### Work order
Render every line of the listing below as a Markdown table with the columns "Row" and "Line", numbering each row and skipping blank lines. Omit the pictures from your answer.

### Transcribed page text
********

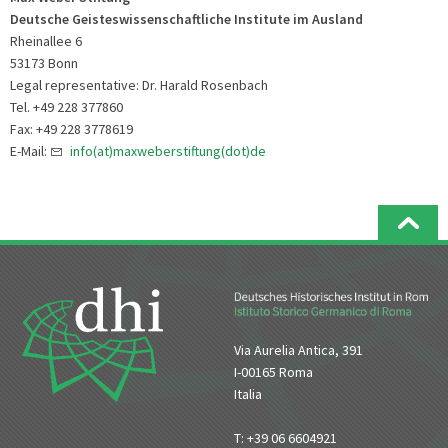
Deutsche Geisteswissenschaftliche Institute im Ausland
Rheinallee 6
53173 Bonn
Legal representative: Dr. Harald Rosenbach
Tel. +49 228 377860
Fax: +49 228 3778619
E-Mail:
info(at)maxweberstiftung(dot)de
Via Aurelia Antica, 391
I-00165 Roma
Italia
T: +39 06 6604921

********

### Response for this exercise
| Row | Line |
|---|---|
| 1 | Deutsche Geisteswissenschaftliche Institute im Ausland |
| 2 | Rheinallee 6 |
| 3 | 53173 Bonn |
| 4 | Legal representative: Dr. Harald Rosenbach |
| 5 | Tel. +49 228 377860 |
| 6 | Fax: +49 228 3778619 |
| 7 | E-Mail: |
| 8 | info(at)maxweberstiftung(dot)de |
| 9 | Via Aurelia Antica, 391 |
| 10 | I-00165 Roma |
| 11 | Italia |
| 12 | T: +39 06 6604921 |